1. Since the program is exclusively only for QHPs, this brings up questions of equity and inclusion in the foundling field of yoga therapy, even though many IAYT members and supporters have decades of experience in clinical settings as yoga therapists. This pathway excludes experienced yoga therapists/teachers and creating a two-tier system, and again discounts yoga therapy as a stand-alone field with merit on its own.

2. IAYT’s accreditation of a pilot program with the director on the accreditation committee, brings up questions of conflict of interest, vendor lock-in, and favoritism.

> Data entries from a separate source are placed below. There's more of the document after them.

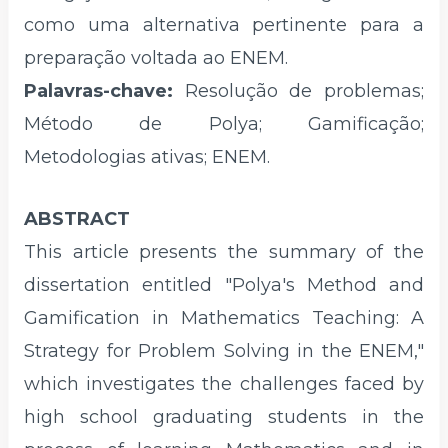
como uma alternativa pertinente para a
preparação voltada ao ENEM.
Palavras-chave:
Resolução de problemas;
Método de Polya; Gamificação;
Metodologias ativas; ENEM.
ABSTRACT
This article presents the summary of the
dissertation entitled "Polya's Method and
Gamification in Mathematics Teaching: A
Strategy for Problem Solving in the ENEM,"
which investigates the challenges faced by
high school graduating students in the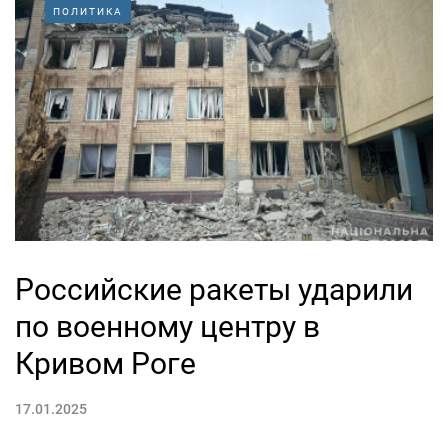
ПОЛИТИКА
Российские ракеты ударили
по военному центру в
Кривом Роге
17.01.2025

3. Allowing programs that already went through the IAYT-Q accreditation process to continue to train students during this time of pause brings up concerns about centralizing power around those select programs instead of operating with fairness to other programs like those in the pipeline that were paused, and to the community of existing and developing programs at large.

Invitation

IAYT has an intelligent capable membership and community, many of whom would be willing to become a more vital part of the conversation and problem-solving efforts to support and expand public knowledge of yoga therapy and find innovative, inclusive pathways for yoga therapy to be a more integral part of the allopathic model. IAYT would be well-served through actions that acknowledge its stake holders’ prior investments, interest and devotion to this field, rather that moving toward what it may believe is a more sustainable path for itself as an organization, i.e. aligning itself and seeking to embed itself within the allopathic medical system. Yoga therapy may also prosper as a complement to allopathy, and as an independent wholistic approach to well healthcare. Rather than making more widely unpopular decisions in closed rooms with no accountability costing defection of long-time supports and stake holders and continuing to breed discontent and ill will in the yoga community, we implore you to further engage with the wider community who has bought into IAYTs credentialing process in the past in good faith and take these concerns to heart. Discontinue to IAYT-Q pathway and bring your community into dialogue in an open-handed way, so we may continue to support and join forces with you with respectful transparency, camaraderie and good faith. We can work through to a solution that doesn’t harm IAYTs former ardent supporters but finds a way beneficial forward for all concerned.